Тишина – живая, высасывающая звуки, не просто отсутствие звука, а Тишина с большой буквы.
Я ударил ногой по камню – звук утонул в тишине, жалкий и беспомощный.
Я обернулся – кроме искристого контура кабины, ничего не было за спиной.
Словно эта чаша, зачерпнувшая темного огня, стоит вне времени и пространства. Вне мира геометров. В вечной ночи.
Для чего он создан, этот темный алтарь, в рациональном и правильном мире Родины?
– Прощание… – шепнула ночь. Голос ниоткуда, именно голос, а не телепатический сигнал.

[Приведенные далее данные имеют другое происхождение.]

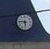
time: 5:46
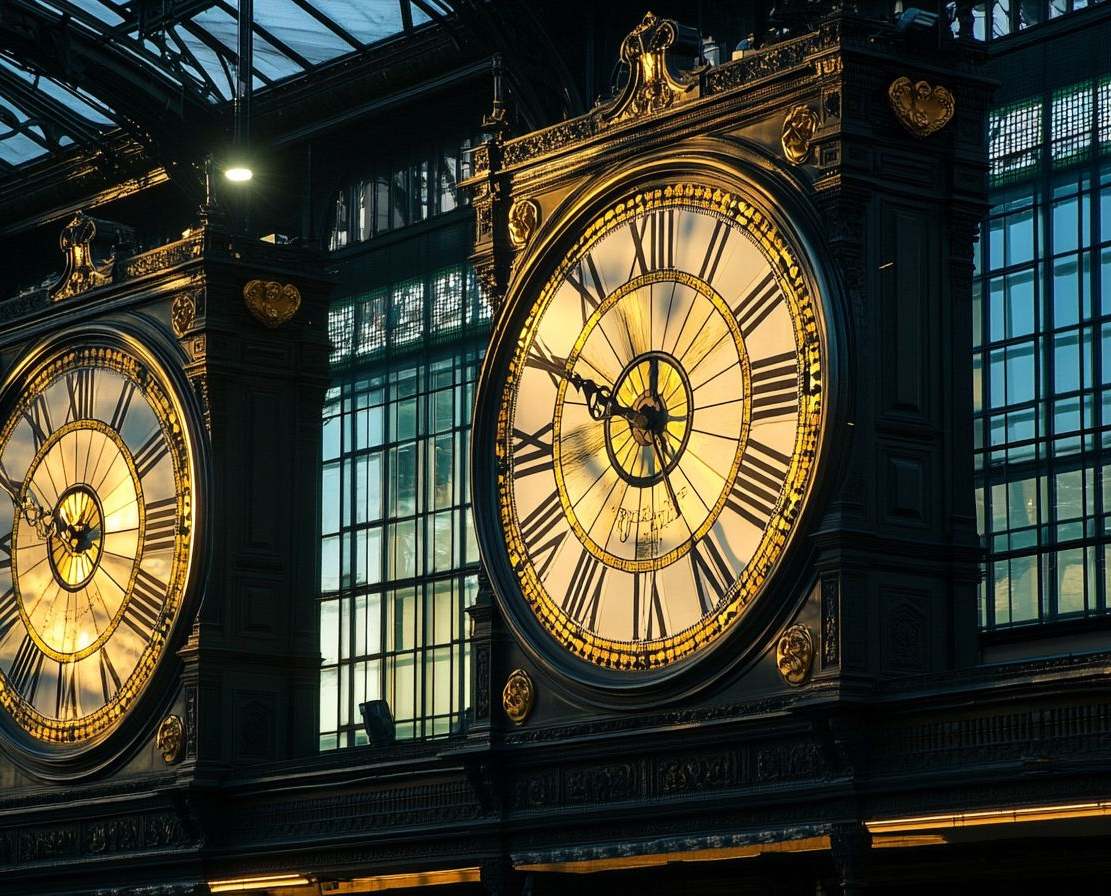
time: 11:49
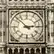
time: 2:52
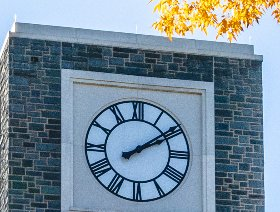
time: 2:09
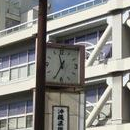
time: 11:34
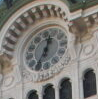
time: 12:34
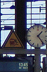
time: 1:23
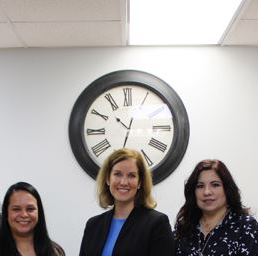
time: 10:33
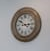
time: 10:14
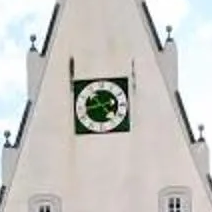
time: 4:42
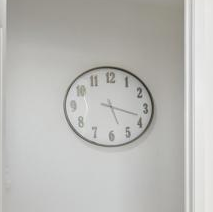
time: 5:18
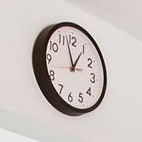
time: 12:57
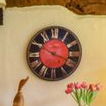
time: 3:49
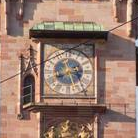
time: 3:27
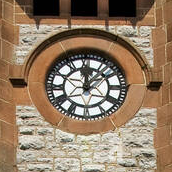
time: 12:07
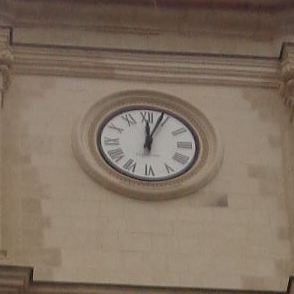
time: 12:03
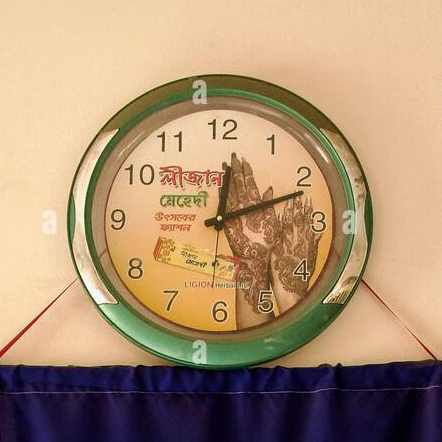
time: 12:11
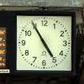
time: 4:54
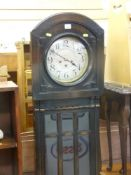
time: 3:51
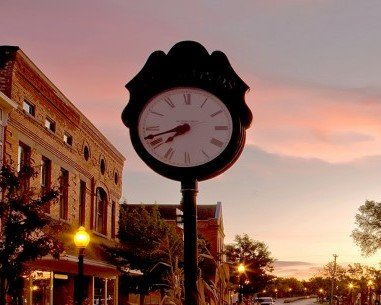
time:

Обернувшись к чаше – вовремя! – я увидел, как на мгновение возникла над каменным кратером, над красным пламенем, крошечная темная песчинка. Что-то слишком далекое, чтобы увидеть очертания человеческого тела…
– Гарс Эньен, оператор киберсистем, прощание…
Песчинка падала вниз, расцветая венчиком белого дыма. Огненного озера плоть не коснулась. Растворилась на полпути, ушла вверх, в жаркое темное небо.
– Прощание… Рини Сакко, воспитанница, прощание…
Еще одно тело несется вниз, превращаясь в дым, возносясь к небесам геометров.
– Прощание… Данге Крин, оператор кварковых реакторов, прощание…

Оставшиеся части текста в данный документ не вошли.